The answer, of course, is the answer that the Fed will never admit. The reason companies aren’t investing more aggressively in plant and equipment and technology is BECAUSE we have the most accommodative monetary policy in the history of the world, with the easiest money to borrow that corporations have ever seen. Why in the world would management take the risk — and it’s definitely a risk — of investing for real growth when they are so awash in easy money that they can beat their earnings guidance with a risk-free stock buyback? Why in the world would management take the risk — and it’s definitely a risk — of investing for GAAP earnings when they are so awash in easy money that they can hit their pro forma narrative guidance by simply buying profitless revenue? Why in the world would companies take any risk at all when the Fed has eliminated any and all negative consequences for playing it safe? It’s like going to a college where grade inflation makes an A- the average grade. Sure, I could bust a gut to get that A, but why would I do that?
How does this apply to wage inflation? It’s the same thing. Why in the world would a company pay up to fill a position when it’s a risk they really don’t need to take? Yeah, we’ve got job openings, and yeah, our skill positions are increasingly going unfilled, and yeah, we’d like to expand and grow … I suppose. But, hey, we’re hitting our numbers just fine as it stands and, if you hadn’t noticed, our stock price hit a new high yesterday. Why mess up a good thing?
How does this change? As the Fed slowly raises rates, as the barge slowly chugs down the tightening river, it will force companies to play it less safe. It will force companies to take on more risk. It will force companies to invest more in plant and equipment and technology. It will force companies to pay up for the skilled workers they need.
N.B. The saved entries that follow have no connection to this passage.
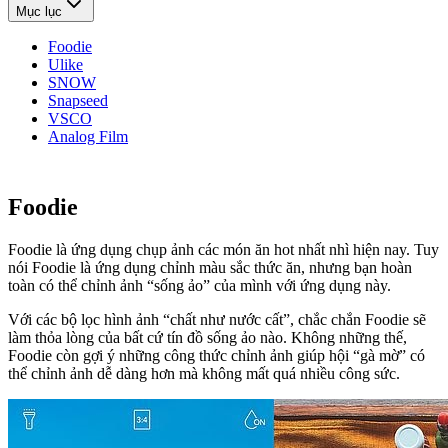
Mục lục
Foodie
Ulike
SNOW
Snapseed
VSCO
Analog Film
Foodie
Foodie là ứng dụng chụp ảnh các món ăn hot nhất nhì hiện nay. Tuy
nói Foodie là ứng dụng chỉnh màu sắc thức ăn, nhưng bạn hoàn
toàn có thể chỉnh ảnh “sống ảo” của mình với ứng dụng này.
Với các bộ lọc hình ảnh “chất như nước cất”, chắc chắn Foodie sẽ
làm thỏa lòng của bất cứ tín đồ sống ảo nào. Không những thế,
Foodie còn gợi ý những công thức chỉnh ảnh giúp hội “gà mờ” có
thể chỉnh ảnh dễ dàng hơn mà không mất quá nhiều công sức.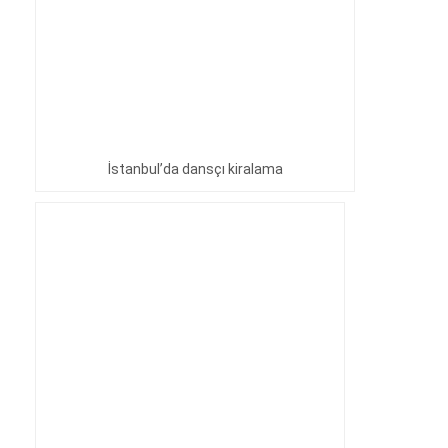
İstanbul’da dansçı kiralama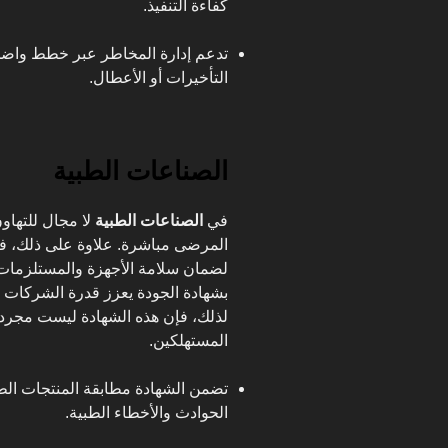
كفاءة التنفيذ.
تدعم إدارة المخاطر عبر خطط واضحة
التأخيرات أو الأعطال.
الصناعات الطبية
في
الصناعات الطبية
لا مجال للتهاو
المرضى مباشرة. علاوة على ذلك، فإ
لضمان سلامة الأجهزة والمستلزمات ال
بشهادة الجودة يعزز قدرة الشركا
لذلك، فإن هذه الشهادة ليست مجرد 
المستهلكين.
تضمن الشهادة مطابقة المنتجات الطبي
الحوادث والأخطاء الطبية.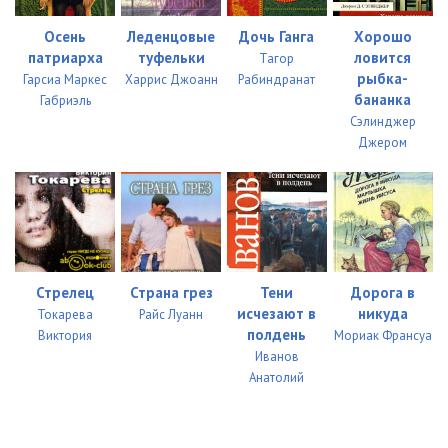
Осень
Леденцовые
Дочь Ганга
Хорошо
патриарха
туфельки
ловится
Тагор
рыбка-
Гарсиа Маркес
Харрис Джоанн
Рабиндранат
бананка
Габриэль
Сэлинджер
Джером
Стрелец
Страна грез
Тени
Дорога в
исчезают в
никуда
Токарева
Райс Луанн
полдень
Виктория
Мориак Франсуа
Иванов
Анатолий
You want wage inflation? You want productivity growth? Then raise rates!
And god forbid if we actually get a tax reform bill passed. That’s the off-to-the-races moment.
My point is a simple one. In exactly the same way that QE was deflationary in practice when it was inflationary in theory, so will the end of QE be inflationary in practice when it is deflationary in theory. That’s the real world impact I’m talking about, the world of wages and output and productivity. You know, the real world that used to be the touchstone of our markets.
And here’s my other point. In the Bizarro-world that central bankers have created over the past eight years, raising rates isn’t going to have the same inflation-dampening effect that it’s had in past tightening cycles, at least not until you get to much higher rates than you have today. It’s going to accelerate inflation by forcing risk-taking in the real world, which means that the barge is going to have to move faster and faster the more it moves at all. I think that today’s head-scratcher for the world’s central banks — why haven’t our easy money policies created inflation in the real world? — will soon be replaced by a new head-scratcher — why haven’t our tighter money policies tamed inflation in the real world?
My view: as the tide of QE goes out, the tide of inflation comes in. And the more that the QE tide recedes, the more inflation comes in. I know that this sounds like a nutty scenario today, with everyone talking about how inflation is dead and gone, and how the Fed will be “fighting” inflation by raising rates, but I gotta call ‘em like I see ‘em. It’s a scenario that neither central banks nor markets have contemplated in any serious way, but it’s going to be a focus for Epsilon Theory.